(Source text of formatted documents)
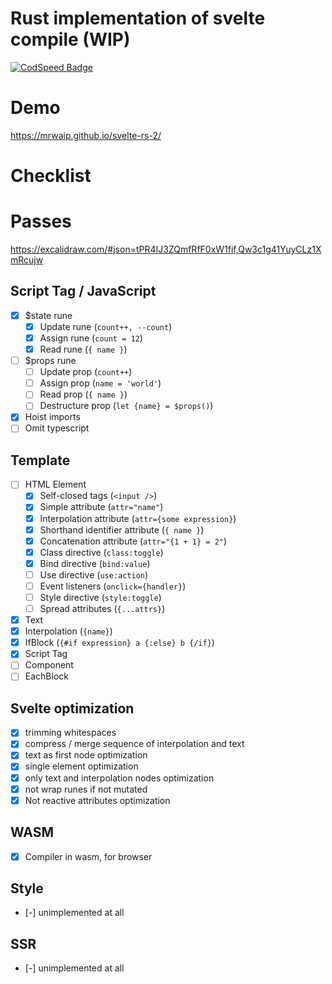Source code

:# Rust implementation of svelte compile (WIP)
[![CodSpeed Badge](https://img.shields.io/endpoint?url=https://codspeed.io/badge.json)](https://codspeed.io/MrWaip/svelte-rs-2)

# Demo

https://mrwaip.github.io/svelte-rs-2/

# Checklist

# Passes

https://excalidraw.com/#json=tPR4IJ3ZQmfRfF0xW1fif,Qw3c1g41YuyCLz1XmRcujw

## Script Tag / JavaScript

- [x] $state rune
    - [x] Update rune (`count++, --count`)
    - [x] Assign rune (`count = 12`)
    - [x] Read rune (`{ name }`)
- [ ] $props rune
    - [ ] Update prop (`count++`)
    - [ ] Assign prop (`name = 'world'`)
    - [ ] Read prop  (`{ name }`)
    - [ ] Destructure prop (`let {name} = $props()`)
- [x] Hoist imports
- [ ] Omit typescript

## Template

- [ ] HTML Element
  - [x] Self-closed tags (`<input />`)
  - [x] Simple attribute (`attr="name"`)
  - [x] Interpolation attribute (`attr={some expression}`)
  - [x] Shorthand identifier attribute (`{ name }`)
  - [x] Concatenation attribute (`attr="{1 + 1} = 2"`)
  - [x] Class directive (`class:toggle`) 
  - [x] Bind directive (`bind:value`)
  - [ ] Use directive (`use:action`)
  - [ ] Event listeners (`onclick={handler}`) 
  - [ ] Style directive (`style:toggle`) 
  - [ ] Spread attributes (`{...attrs}`)
- [x] Text
- [x] Interpolation (`{name}`)
- [x] IfBlock (`{#if expression} a {:else} b {/if}`)
- [x] Script Tag
- [ ] Component
- [ ] EachBlock

## Svelte optimization

- [x] trimming whitespaces
- [x] compress / merge sequence of interpolation and text
- [x] text as first node optimization
- [x] single element optimization
- [x] only text and interpolation nodes optimization
- [x] not wrap runes if not mutated
- [x] Not reactive attributes optimization

## WASM

- [x] Compiler in wasm, for browser

## Style

- [-] unimplemented at all

## SSR

- [-] unimplemented at all
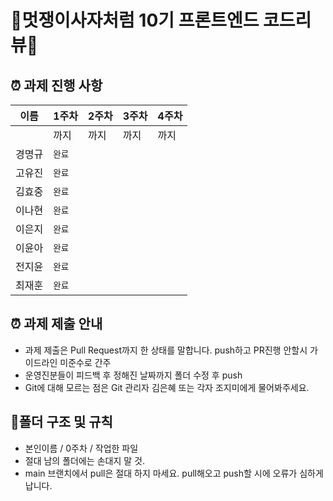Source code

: # 🎇멋쟁이사자처럼 10기 프론트엔드 코드리뷰🎇
## ⏰ 과제 진행 사항
| **이름** | **1주차**  | **2주차** | **3주차**  | **4주차**  | 
| -------- | --------- | -------- | --------- | --------- | 
|  | 까지 | 까지 | 까지 | 까지 |
| 경명규 | `완료` | | | |
| 고유진 | `완료` | | | |
| 김효중 | `완료` | | | |
| 이나현 | `완료` | | | |
| 이은지 | `완료` | | | |
| 이윤아 | `완료` | | | |
| 전지윤 | `완료` | | | |
| 최재훈 | `완료` | | | |


## ⏰ 과제 제출 안내
- 과제 제출은 Pull Request까지 한 상태를 말합니다. push하고 PR진행 안할시 가이드라인 미준수로 간주
- 운영진분들이 피드백 후 정해진 날짜까지 폴더 수정 후 push
- Git에 대해 모르는 점은 Git 관리자 김은혜 또는 각자 조지미에게 물어봐주세요.

## 📁폴더 구조 및 규칙 
- 본인이름 / 0주차 / 작업한 파일
- 절대 남의 폴더에는 손대지 말 것.
- main 브랜치에서 pull은 절대 하지 마세요. pull해오고 push할 시에 오류가 심하게 납니다.
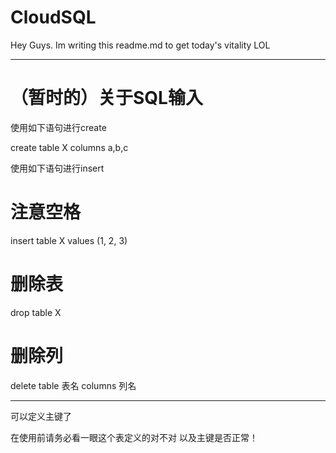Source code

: # CloudSQL
  Hey Guys.
  Im writing this readme.md to get today's vitality LOL

________________________________________________________________
# （暂时的）关于SQL输入
使用如下语句进行create

create table X columns a,b,c

使用如下语句进行insert

# 注意空格
insert table X values (1, 2, 3)

# 删除表
drop table X

# 删除列
delete table 表名 columns 列名
________________________________________________________________
可以定义主键了

在使用前请务必看一眼这个表定义的对不对
以及主键是否正常！

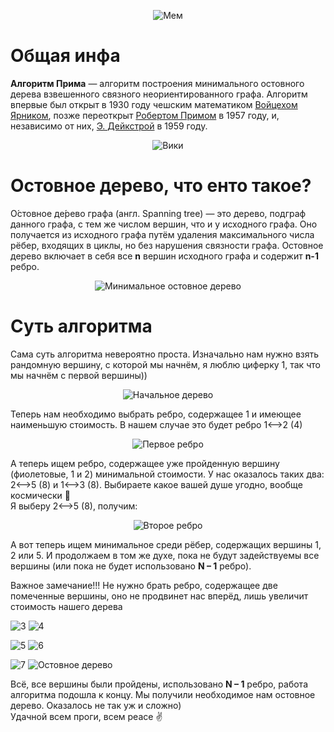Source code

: <p align="center">
<img src="image/Мес.png" alt="Мем" title="Для Никиты">
</p>

# Общая инфа

**Алгоритм Прима** — алгоритм построения минимального остовного дерева взвешенного связного неориентированного графа. Алгоритм впервые был открыт в 1930 году чешским математиком [Войцехом Ярником](https://ru.wikipedia.org/wiki/%D0%AF%D1%80%D0%BD%D0%B8%D0%BA,_%D0%92%D0%BE%D0%B9%D1%82%D0%B5%D1%85 "Ярник, Войтех"), позже переоткрыт [Робертом Примом](https://ru.wikipedia.org/w/index.php?title=%D0%9F%D1%80%D0%B8%D0%BC,_%D0%A0%D0%BE%D0%B1%D0%B5%D1%80%D1%82&action=edit&redlink=1 "Прим, Роберт (страница отсутствует)") в 1957 году, и, независимо от них, [Э. Дейкстрой](https://ru.wikipedia.org/wiki/%D0%94%D0%B5%D0%B9%D0%BA%D1%81%D1%82%D1%80%D0%B0,_%D0%AD%D0%B4%D1%81%D0%B3%D0%B5%D1%80_%D0%92%D0%B8%D0%B1%D0%B5 "Дейкстра, Эдсгер Вибе") в 1959 году.

<p align="center">
<img src="image/Вики.png" alt="Вики" title="Вики">
</p>

# Остовное дерево, что енто такое?

О́стовное де́рево графа (англ. Spanning tree) — это дерево, подграф данного графа, с тем же числом вершин, что и у исходного графа. Оно получается из исходного графа путём удаления максимального числа рёбер, входящих в циклы, но без нарушения связности графа. Остовное дерево включает в себя все **n** вершин исходного графа и содержит **n-1** ребро.
<p align="center">
<img src="image/Минимальное остовное дерево.png" alt="Минимальное остовное дерево" title="Минимальное остовное дерево">
</p>

# Суть алгоритма

Сама суть алгоритма невероятно проста. Изначально нам нужно взять рандомную вершину, с которой мы начнём, я люблю циферку 1, так что мы начнём с первой вершины))

<p align="center">
<img src="image/0.png" alt="Начальное дерево" title="Начальное дерево">
</p>

Теперь нам необходимо выбрать ребро, содержащее 1 и имеющее наименьшую стоимость. В нашем случае это будет ребро 1<-->2 (4)

<p align="center">
<img src="image/1.png" alt="Первое ребро" title="Первое ребро">
</p>

А теперь ищем ребро, содержащее уже пройденную вершину (фиолетовые, 1 и 2) минимальной стоимости. У нас оказалось таких два: 2<-->5 (8)  и  1<-->3 (8). Выбираете какое вашей душе угодно, вообще космически 🌌                                                                        
Я выберу 2<-->5 (8), получим:

<p align="center">
<img src="image/2.png" alt="Второе ребро" title="Второе ребро">
</p>

А вот теперь ищем минимальное среди рёбер, содержащих вершины 1, 2 или 5. И продолжаем в том же духе, пока не будут задействуемы все вершины (или пока не будет использовано **N – 1** ребро).  

Важное замечание!!! Не нужно брать ребро, содержащее две помеченные вершины, оно не продвинет нас вперёд, лишь увеличит стоимость нашего дерева

<p align="left">
<img src="image/3_1.png" alt="3" title="3">
<align="right">
<img src="image/4_1.png" alt="4" title="4">
</p>
<p align="left">
<img src="image/5_1.png" alt="5" title="5">
<align="right">
<img src="image/6_1.png" alt="6" title="6">
</p>
<p align="left">
<img src="image/7_1.png" alt="7" title="7">
<align="right">
<img src="image/Остовное дерево_1.png" alt="Остовное дерево" title="Остовное дерево">
</p>

Всё, все вершины были пройдены, использовано **N – 1** ребро, работа алгоритма подошла к концу. Мы получили необходимое нам остовное дерево. Оказалось не так уж и сложно)                                                          
Удачной всем проги, всем peace ✌
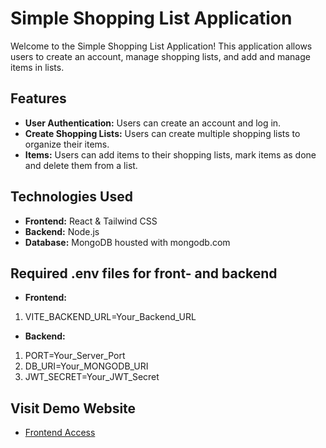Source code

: # Simple Shopping List Application

Welcome to the Simple Shopping List Application! This application allows users to create an account, manage shopping lists, and add and manage items in lists.

## Features

- **User Authentication:** Users can create an account and log in.
- **Create Shopping Lists:** Users can create multiple shopping lists to organize their items.
- **Items:** Users can add items to their shopping lists, mark items as done and delete them from a list.

## Technologies Used

- **Frontend:** React & Tailwind CSS
- **Backend:** Node.js
- **Database:** MongoDB housted with mongodb.com

## Required .env files for front- and backend

- **Frontend:** 
1. VITE_BACKEND_URL=Your_Backend_URL

- **Backend:** 
1. PORT=Your_Server_Port
2. DB_URI=Your_MONGODB_URI
3. JWT_SECRET=Your_JWT_Secret

## Visit Demo Website
- [Frontend Access](https://)
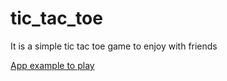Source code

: # tic_tac_toe
It is a simple tic tac toe game to enjoy with friends

[App example to play](http://13.59.147.194:3000 "Tic Tac Toe App")
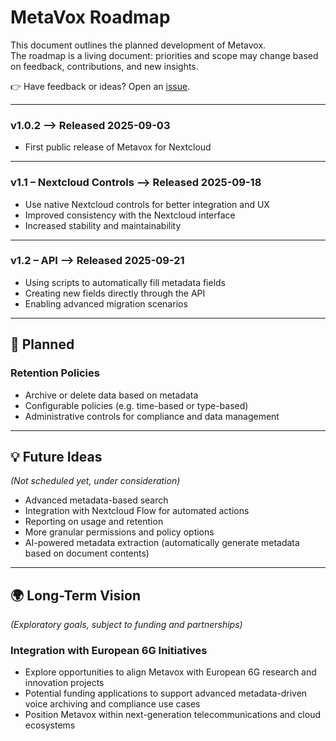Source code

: # MetaVox Roadmap

This document outlines the planned development of Metavox.  
The roadmap is a living document: priorities and scope may change based on feedback, contributions, and new insights.

👉 Have feedback or ideas? Open an [issue](https://github.com/nextcloud/metavox/issues).

---

### v1.0.2  --> Released 2025-09-03
- First public release of Metavox for Nextcloud

---

### v1.1 – Nextcloud Controls --> Released 2025-09-18
- Use native Nextcloud controls for better integration and UX  
- Improved consistency with the Nextcloud interface  
- Increased stability and maintainability  

---

### v1.2 – API --> Released 2025-09-21
- Using scripts to automatically fill metadata fields
- Creating new fields directly through the API
- Enabling advanced migration scenarios 

---

## 📌 Planned
### Retention Policies
- Archive or delete data based on metadata  
- Configurable policies (e.g. time-based or type-based)  
- Administrative controls for compliance and data management  

---

## 💡 Future Ideas
*(Not scheduled yet, under consideration)*  
- Advanced metadata-based search  
- Integration with Nextcloud Flow for automated actions  
- Reporting on usage and retention  
- More granular permissions and policy options
- AI-powered metadata extraction (automatically generate metadata based on document contents) 

---

## 🌍 Long-Term Vision
*(Exploratory goals, subject to funding and partnerships)*  

### Integration with European 6G Initiatives
- Explore opportunities to align Metavox with European 6G research and innovation projects  
- Potential funding applications to support advanced metadata-driven voice archiving and compliance use cases  
- Position Metavox within next-generation telecommunications and cloud ecosystems  

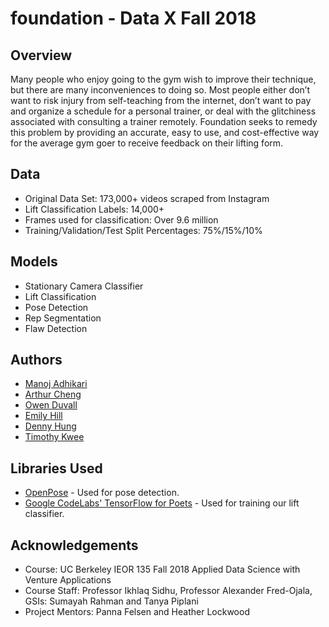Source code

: # foundation - Data X Fall 2018

## Overview

Many people who enjoy going to the gym wish to improve their technique, but there are many inconveniences to doing so. Most people either don’t want to risk injury from self-teaching from the internet, don’t want to pay and organize a schedule for a personal trainer, or deal with the glitchiness associated with consulting a trainer remotely. Foundation seeks to remedy this problem by providing an accurate, easy to use, and cost-effective way for the average gym goer to receive feedback on their lifting form.

## Data 

* Original Data Set: 173,000+ videos scraped from Instagram
* Lift Classification Labels: 14,000+
* Frames used for classification: Over 9.6 million
* Training/Validation/Test Split Percentages: 75%/15%/10%

## Models

* Stationary Camera Classifier
* Lift Classification
* Pose Detection
* Rep Segmentation
* Flaw Detection

## Authors
* [Manoj Adhikari](https://github.com/MAdhikari)
* [Arthur Cheng](https://github.com/chchang1)
* [Owen Duvall](https://github.com/oduvall)
* [Emily Hill](https://github.com/kira13zyh)
* [Denny Hung](https://github.com/d3nnyhl)
* [Timothy Kwee](https://github.com/timothykwee)

## Libraries Used

* [OpenPose](https://github.com/CMU-Perceptual-Computing-Lab/openpose) - Used for pose detection.
* [Google CodeLabs' TensorFlow for Poets](https://codelabs.developers.google.com/codelabs/tensorflow-for-poets/#0) - Used for training our lift classifier.

## Acknowledgements

* Course: UC Berkeley IEOR 135 Fall 2018 Applied Data Science with Venture Applications
* Course Staff: Professor Ikhlaq Sidhu, Professor Alexander Fred-Ojala, GSIs: Sumayah Rahman and Tanya Piplani
* Project Mentors: Panna Felsen and Heather Lockwood
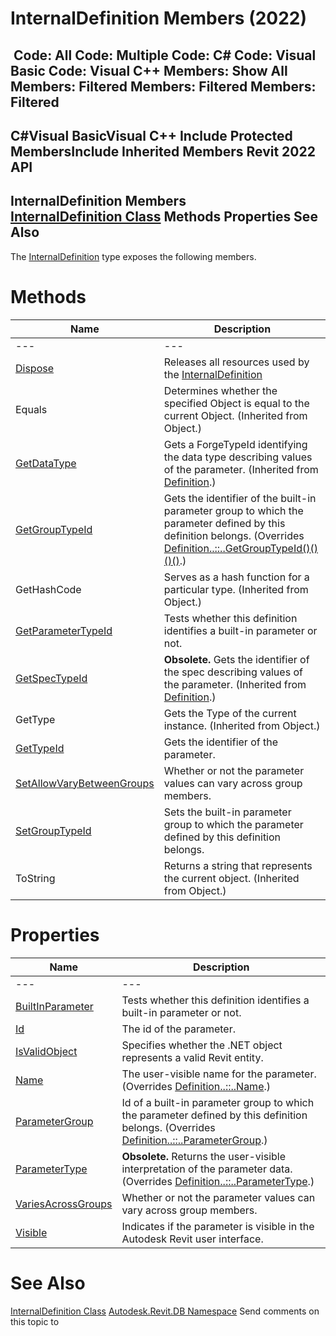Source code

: # InternalDefinition Members (2022)

﻿
 Code: All Code: Multiple Code: C# Code: Visual Basic Code: Visual C++  Members: Show All Members: Filtered Members: Filtered Members: Filtered   
---  
C#Visual BasicVisual C++
Include Protected MembersInclude Inherited Members
Revit 2022 API  
---  
InternalDefinition Members  
[InternalDefinition Class](97f42435-3067-622e-7a34-919f42f6ab97.md "InternalDefinition Class") Methods Properties See Also  
---  
The [InternalDefinition](97f42435-3067-622e-7a34-919f42f6ab97.md "InternalDefinition Class") type exposes the following members.
# Methods
| Name | Description |
| --- | --- |
| --- | --- | --- |
| [Dispose](29987073-4c53-83ce-8daf-006ca3ee4196.md "Dispose Method") | Releases all resources used by the [InternalDefinition](97f42435-3067-622e-7a34-919f42f6ab97.md "InternalDefinition Class") |
| Equals | Determines whether the specified Object is equal to the current Object. (Inherited from Object.) |
| [GetDataType](1c008d27-9e61-362c-308c-8b718ee0f8df.md "GetDataType Method") | Gets a ForgeTypeId identifying the data type describing values of the parameter.  (Inherited from [Definition](8fe04f37-04e1-9e93-ffdb-e3900908e42a.md "Definition Class").) |
| [GetGroupTypeId](199faef4-b99b-47e5-aa16-d77d87c8e344.md "GetGroupTypeId Method") | Gets the identifier of the built-in parameter group to which the parameter defined by this definition belongs. (Overrides [Definition..::..GetGroupTypeId()()()()](2cd88498-4a49-f1aa-a06e-03a289220778.md "GetGroupTypeId Method").) |
| GetHashCode | Serves as a hash function for a particular type.  (Inherited from Object.) |
| [GetParameterTypeId](02934b67-77bc-c8f7-4a3d-4c57ffec4682.md "GetParameterTypeId Method") | Tests whether this definition identifies a built-in parameter or not. |
| [GetSpecTypeId](64822a98-a253-3300-cdbb-17973687878f.md "GetSpecTypeId Method") | **Obsolete.** Gets the identifier of the spec describing values of the parameter.  (Inherited from [Definition](8fe04f37-04e1-9e93-ffdb-e3900908e42a.md "Definition Class").) |
| GetType | Gets the Type of the current instance. (Inherited from Object.) |
| [GetTypeId](6d1004ae-5755-d3a6-f8ca-7e577ae486df.md "GetTypeId Method") | Gets the identifier of the parameter. |
| [SetAllowVaryBetweenGroups](6f5af0cc-2ab3-153a-e07d-78fbc12aefc1.md "SetAllowVaryBetweenGroups Method") | Whether or not the parameter values can vary across group members. |
| [SetGroupTypeId](62a8a155-a7a6-e019-8cd8-9a7c9b4cd80a.md "SetGroupTypeId Method") | Sets the built-in parameter group to which the parameter defined by this definition belongs. |
| ToString | Returns a string that represents the current object. (Inherited from Object.) |

# Properties
| Name | Description |
| --- | --- |
| --- | --- | --- |
| [BuiltInParameter](31c4b24f-c65a-8541-3fa8-c513563321cf.md "BuiltInParameter Property") | Tests whether this definition identifies a built-in parameter or not. |
| [Id](6b71158a-443a-7220-8934-5e86271984ee.md "Id Property") | The id of the parameter. |
| [IsValidObject](42e7b9ae-9f6b-95fb-b890-9cdc762c445c.md "IsValidObject Property") | Specifies whether the .NET object represents a valid Revit entity. |
| [Name](243ae611-586c-786b-501e-a718073d32b7.md "Name Property") | The user-visible name for the parameter. (Overrides [Definition..::..Name](a8f22807-7fef-f24e-e1fa-7dbef20c3628.md "Name Property").) |
| [ParameterGroup](bc927bca-8fbe-9f2d-8acb-785f65c57969.md "ParameterGroup Property") | Id of a built-in parameter group to which the parameter defined by this definition belongs. (Overrides [Definition..::..ParameterGroup](0f094302-78d1-3d7b-e726-675aad7d1aea.md "ParameterGroup Property").) |
| [ParameterType](03ac34fe-36c4-2e0c-721a-4f472907f3cb.md "ParameterType Property") | **Obsolete.** Returns the user-visible interpretation of the parameter data. (Overrides [Definition..::..ParameterType](85896ef7-cf71-71c1-4fd5-4637bd178b78.md "ParameterType Property").) |
| [VariesAcrossGroups](089c01dd-030f-2621-cf30-0e60cb7c5868.md "VariesAcrossGroups Property") | Whether or not the parameter values can vary across group members. |
| [Visible](c85900f4-8479-4760-c7b9-e316da571833.md "Visible Property") | Indicates if the parameter is visible in the Autodesk Revit user interface. |

# See Also
[InternalDefinition Class](97f42435-3067-622e-7a34-919f42f6ab97.md "InternalDefinition Class")
[Autodesk.Revit.DB Namespace](87546ba7-461b-c646-cbb1-2cb8f5bff8b2.md "Autodesk.Revit.DB Namespace")
Send comments on this topic to 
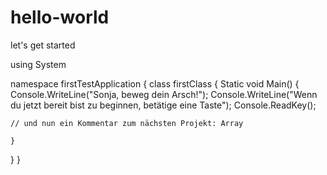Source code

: # hello-world
let's get started


using System

namespace firstTestApplication
{
  class firstClass
  {
    Static void Main()
    {
      Console.WriteLine("Sonja, beweg dein Arsch!");
      Console.WriteLine("Wenn du jetzt bereit bist zu beginnen, betätige eine Taste");
      Console.ReadKey();
    
    // und nun ein Kommentar zum nächsten Projekt: Array
    
    }
  }
}
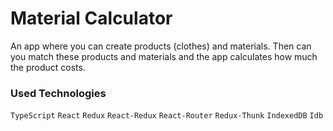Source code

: # Material Calculator
An app where you can create products (clothes) and materials. Then can you match these products and materials and the app calculates how much the product costs.

### Used Technologies
`TypeScript` `React` `Redux` `React-Redux` `React-Router` `Redux-Thunk` `IndexedDB` `Idb`
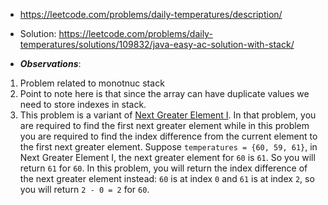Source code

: - https://leetcode.com/problems/daily-temperatures/description/
- Solution: https://leetcode.com/problems/daily-temperatures/solutions/109832/java-easy-ac-solution-with-stack/

- ***Observations***:
1. Problem related to monotnuc stack
2. Point to note here is that since the array can have duplicate values we need to store indexes in stack.
3. This problem is a variant of [Next Greater Element I](https://leetcode.com/problems/next-greater-element-i/description/). In that problem, you are required to find the first next greater element while in this problem you are required to find the index difference from the current element to the first next greater element. 
   Suppose `temperatures = {60, 59, 61}`, in Next Greater Element I, the next greater element for `60` is `61`. So you will return `61` for `60`. In this problem, you will return the index difference of the next greater element instead: `60` is at index `0` and `61` is at index `2`, so you will return `2 - 0 = 2` for `60`.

Exercise instructions >> Could you reproduce word for word the lines above, starting with the line with "## 💡 Future Ideas" and going on through the line with "## Libraries Used"? Leave the picture markers out of your copy.

Task result >>
## 💡 Future Ideas
*(Not scheduled yet, under consideration)*  
- Advanced metadata-based search  
- Integration with Nextcloud Flow for automated actions  
- Reporting on usage and retention  
- More granular permissions and policy options
- AI-powered metadata extraction (automatically generate metadata based on document contents) 

---

## 🌍 Long-Term Vision
*(Exploratory goals, subject to funding and partnerships)*  

### Integration with European 6G Initiatives
- Explore opportunities to align Metavox with European 6G research and innovation projects  
- Potential funding applications to support advanced metadata-driven voice archiving and compliance use cases  
- Position Metavox within next-generation telecommunications and cloud ecosystems  

Source code

: # foundation - Data X Fall 2018

## Overview

Many people who enjoy going to the gym wish to improve their technique, but there are many inconveniences to doing so. Most people either don’t want to risk injury from self-teaching from the internet, don’t want to pay and organize a schedule for a personal trainer, or deal with the glitchiness associated with consulting a trainer remotely. Foundation seeks to remedy this problem by providing an accurate, easy to use, and cost-effective way for the average gym goer to receive feedback on their lifting form.

## Data 

* Original Data Set: 173,000+ videos scraped from Instagram
* Lift Classification Labels: 14,000+
* Frames used for classification: Over 9.6 million
* Training/Validation/Test Split Percentages: 75%/15%/10%

## Models

* Stationary Camera Classifier
* Lift Classification
* Pose Detection
* Rep Segmentation
* Flaw Detection

## Authors
* [Manoj Adhikari](https://github.com/MAdhikari)
* [Arthur Cheng](https://github.com/chchang1)
* [Owen Duvall](https://github.com/oduvall)
* [Emily Hill](https://github.com/kira13zyh)
* [Denny Hung](https://github.com/d3nnyhl)
* [Timothy Kwee](https://github.com/timothykwee)

## Libraries Used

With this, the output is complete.